■ **WHAT THE TASK ASKS**: The answer is to be an exact copy of the lines below running from the line with "Multistrada V4 Pikes Peak" down to the line with "immer im Blick.", both ends included, and nothing more.

■ **PROVIDED MATERIAL**:
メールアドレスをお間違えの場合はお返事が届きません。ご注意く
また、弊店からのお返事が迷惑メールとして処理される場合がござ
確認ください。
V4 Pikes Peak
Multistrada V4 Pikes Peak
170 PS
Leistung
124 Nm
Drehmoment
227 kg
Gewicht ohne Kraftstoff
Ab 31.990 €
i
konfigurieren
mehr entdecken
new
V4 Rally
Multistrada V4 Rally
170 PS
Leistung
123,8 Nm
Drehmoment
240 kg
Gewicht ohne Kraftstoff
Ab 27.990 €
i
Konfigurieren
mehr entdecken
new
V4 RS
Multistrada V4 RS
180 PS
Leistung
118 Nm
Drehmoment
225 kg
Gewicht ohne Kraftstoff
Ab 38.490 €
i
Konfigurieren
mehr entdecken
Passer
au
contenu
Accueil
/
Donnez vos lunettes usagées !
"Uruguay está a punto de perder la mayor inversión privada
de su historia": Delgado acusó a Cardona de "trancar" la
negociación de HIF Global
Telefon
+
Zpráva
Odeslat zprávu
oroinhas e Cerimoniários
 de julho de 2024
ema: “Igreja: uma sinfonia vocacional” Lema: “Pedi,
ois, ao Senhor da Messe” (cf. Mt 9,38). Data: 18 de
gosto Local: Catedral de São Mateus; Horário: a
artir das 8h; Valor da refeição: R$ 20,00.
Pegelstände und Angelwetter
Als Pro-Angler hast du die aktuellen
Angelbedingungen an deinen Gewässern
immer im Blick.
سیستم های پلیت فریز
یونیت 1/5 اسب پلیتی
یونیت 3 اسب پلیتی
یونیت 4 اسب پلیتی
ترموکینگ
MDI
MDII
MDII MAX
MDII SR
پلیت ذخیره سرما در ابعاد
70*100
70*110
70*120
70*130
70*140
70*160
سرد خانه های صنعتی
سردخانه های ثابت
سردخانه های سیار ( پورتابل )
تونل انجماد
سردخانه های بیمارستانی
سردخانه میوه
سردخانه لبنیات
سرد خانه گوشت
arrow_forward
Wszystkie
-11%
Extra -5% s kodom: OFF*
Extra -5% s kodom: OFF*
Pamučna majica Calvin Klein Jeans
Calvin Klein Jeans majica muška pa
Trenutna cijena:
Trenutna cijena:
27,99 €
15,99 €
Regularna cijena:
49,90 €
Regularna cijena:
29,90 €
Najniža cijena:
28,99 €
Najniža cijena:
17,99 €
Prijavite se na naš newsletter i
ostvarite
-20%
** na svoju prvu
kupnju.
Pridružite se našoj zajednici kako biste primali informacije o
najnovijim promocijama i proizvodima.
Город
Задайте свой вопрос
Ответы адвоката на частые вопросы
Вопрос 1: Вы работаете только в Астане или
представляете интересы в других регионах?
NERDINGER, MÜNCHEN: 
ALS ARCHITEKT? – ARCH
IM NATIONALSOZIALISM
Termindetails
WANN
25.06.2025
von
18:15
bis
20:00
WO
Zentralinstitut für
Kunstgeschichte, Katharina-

■ **YOUR SOLUTION**:
Multistrada V4 Pikes Peak
170 PS
Leistung
124 Nm
Drehmoment
227 kg
Gewicht ohne Kraftstoff
Ab 31.990 €
i
konfigurieren
mehr entdecken
new
V4 Rally
Multistrada V4 Rally
170 PS
Leistung
123,8 Nm
Drehmoment
240 kg
Gewicht ohne Kraftstoff
Ab 27.990 €
i
Konfigurieren
mehr entdecken
new
V4 RS
Multistrada V4 RS
180 PS
Leistung
118 Nm
Drehmoment
225 kg
Gewicht ohne Kraftstoff
Ab 38.490 €
i
Konfigurieren
mehr entdecken
Passer
au
contenu
Accueil
/
Donnez vos lunettes usagées !
"Uruguay está a punto de perder la mayor inversión privada
de su historia": Delgado acusó a Cardona de "trancar" la
negociación de HIF Global
Telefon
+
Zpráva
Odeslat zprávu
oroinhas e Cerimoniários
 de julho de 2024
ema: “Igreja: uma sinfonia vocacional” Lema: “Pedi,
ois, ao Senhor da Messe” (cf. Mt 9,38). Data: 18 de
gosto Local: Catedral de São Mateus; Horário: a
artir das 8h; Valor da refeição: R$ 20,00.
Pegelstände und Angelwetter
Als Pro-Angler hast du die aktuellen
Angelbedingungen an deinen Gewässern
immer im Blick.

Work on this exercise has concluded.